The stakes are simply too high to ignore the risk to those who are most vulnerable in our own society – in fact they are potentially lethal

The trouble is, there’s some evidence suggesting that when you legalise assisted suicide, investment in palliative care declines, presumably because people see less need for it. Can we afford to take this radical step when it may make worse the already challenging landscape of palliative care provision. In my view, no.

All lawmakers have a duty to consider public safety. The question is, would this new Assisted Dying Bill make our society more, or less safe? My view and it is shared by many others is that the proposed legislation would be detrimental to public safety and must therefore reasonably be opposed.

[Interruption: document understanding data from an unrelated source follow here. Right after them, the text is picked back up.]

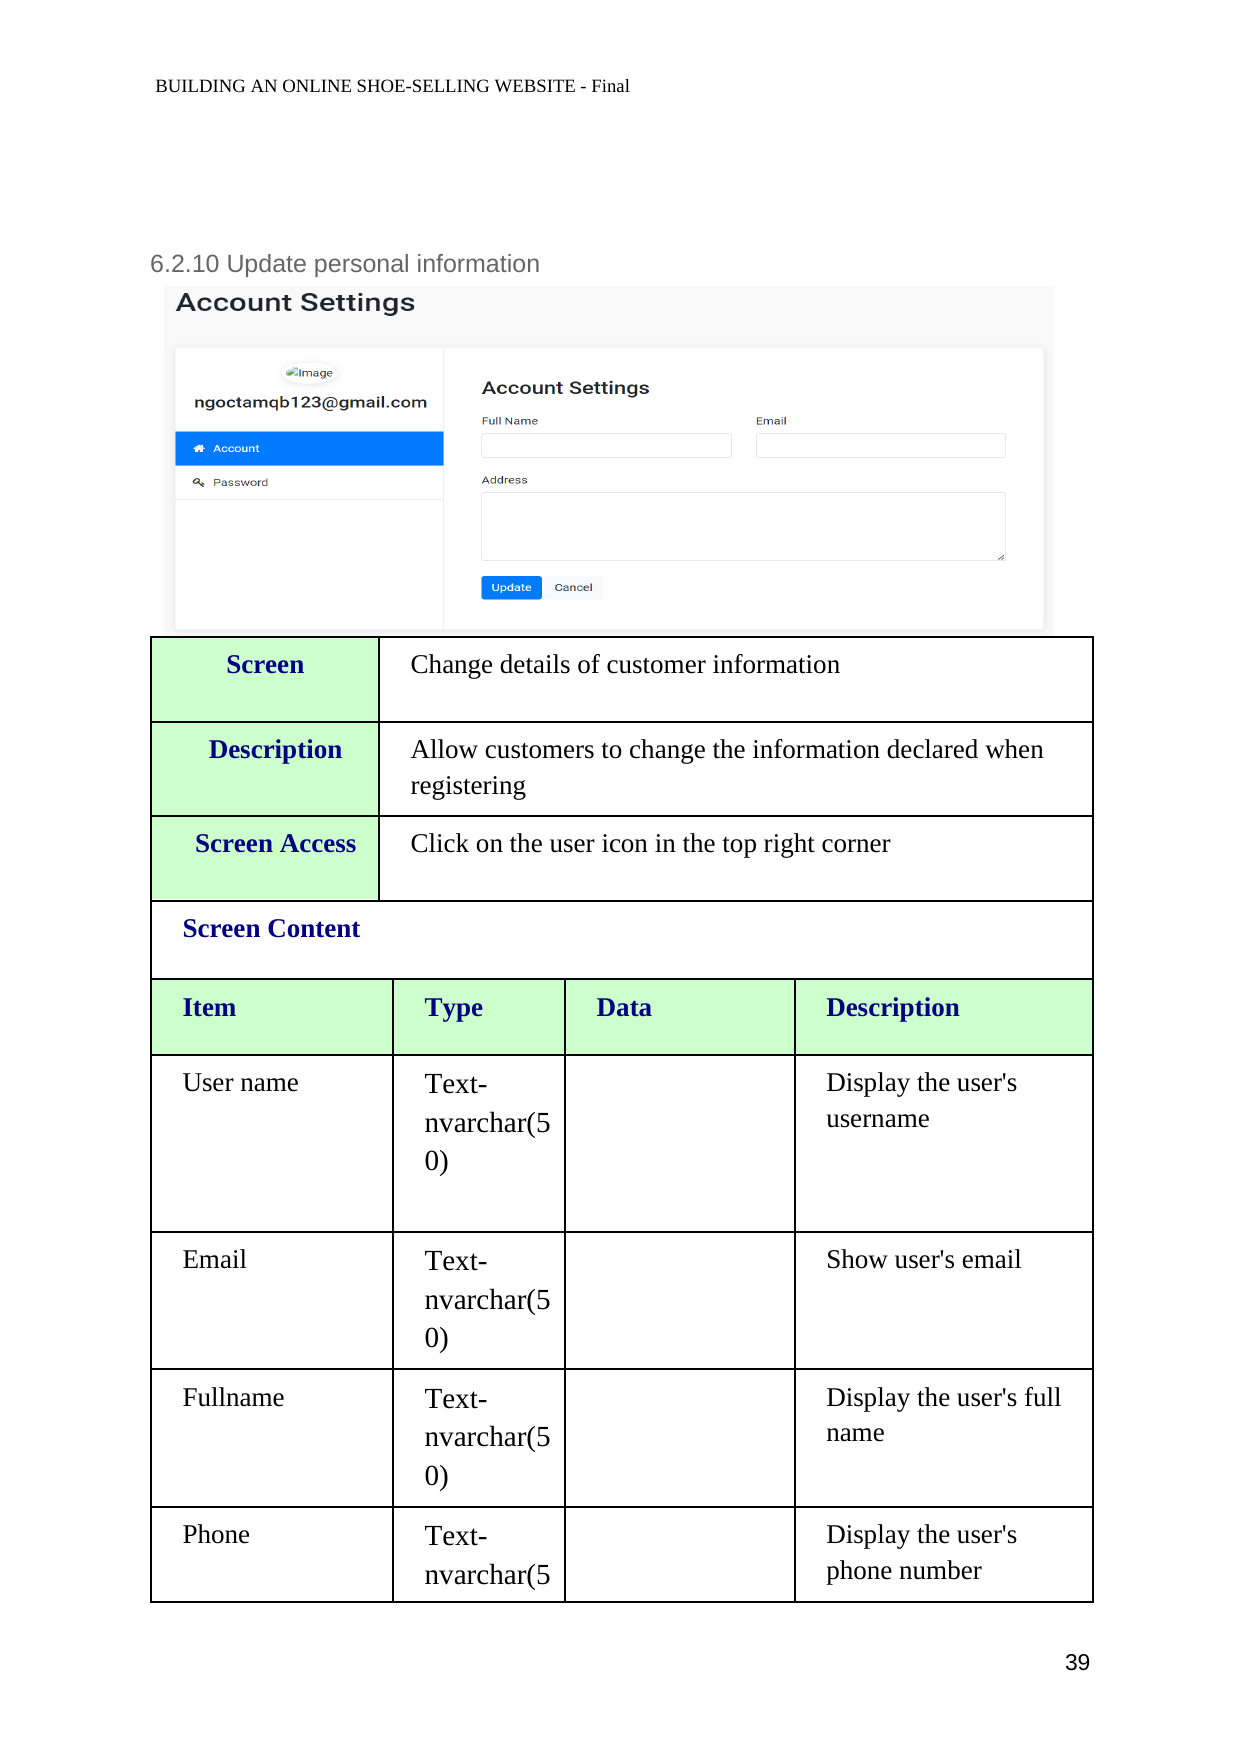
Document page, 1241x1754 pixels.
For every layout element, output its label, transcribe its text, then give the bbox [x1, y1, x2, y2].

table_cell Display the user's full name [796, 1370, 1092, 1506]
table_cell Phone [152, 1508, 392, 1601]
table_cell Allow customers to change the information declared when registering [380, 723, 1092, 815]
table_cell Item [152, 980, 392, 1054]
table_cell Text-nvarchar(50) [394, 1370, 564, 1506]
table_cell User name [152, 1056, 392, 1231]
subtitle 6.2.10 Update personal information [150, 249, 1090, 278]
table_cell Fullname [152, 1370, 392, 1506]
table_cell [796, 1508, 1092, 1601]
table_cell Data [566, 980, 794, 1054]
table_cell [566, 1233, 794, 1368]
table_cell Text-nvarchar(50) [394, 1233, 564, 1368]
table_cell Screen Access [152, 817, 378, 899]
table_cell Show user's email [796, 1233, 1092, 1368]
table_cell Click on the user icon in the top right corner [380, 817, 1092, 899]
table_cell Type [394, 980, 564, 1054]
table_cell [566, 1056, 794, 1231]
table_cell Description [152, 723, 378, 815]
table_cell Description [796, 980, 1092, 1054]
table_header Change details of customer information [380, 638, 1092, 721]
table_cell Display the user's username [796, 1056, 1092, 1231]
table_cell [566, 1508, 794, 1601]
table_cell Email [152, 1233, 392, 1368]
table_cell Text-nvarchar(50) [394, 1508, 564, 1601]
picture [164, 286, 1054, 636]
table_header Screen [152, 638, 378, 721]
table_cell Text-nvarchar(50) [394, 1056, 564, 1231]
table_cell [566, 1370, 794, 1506]
table_cell Screen Content [152, 902, 1092, 978]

Legislation also sends a message. This Bill sends a message to some citizens that suicide is the best option, or that their life has less value than someone else’s. This is not remotely compassionate and flies in the face of the legacy of true healthcare. As the founder of the modern hospice movement, Dame Cicely Saunders, is quoted to have said: “Palliative care providers usually recognize that most people are not afraid of dying as they are of being abandoned. The worst thing we can do is abandon someone who is hurting. Attitudes which promote death rather than affirm life are the ultimate abandonment.” Tragically, this is precisely what the Assisted Dying Bill does.

There’s nothing progressive about assisted suicide. Quite the opposite. I urge Peers to speak against this Bill. If a vote takes place, they should reject it. Instead of opening this Pandora’s Box, with all the unknown consequences, let’s secure the investment that’s needed to improve access to care for everyone who needs it.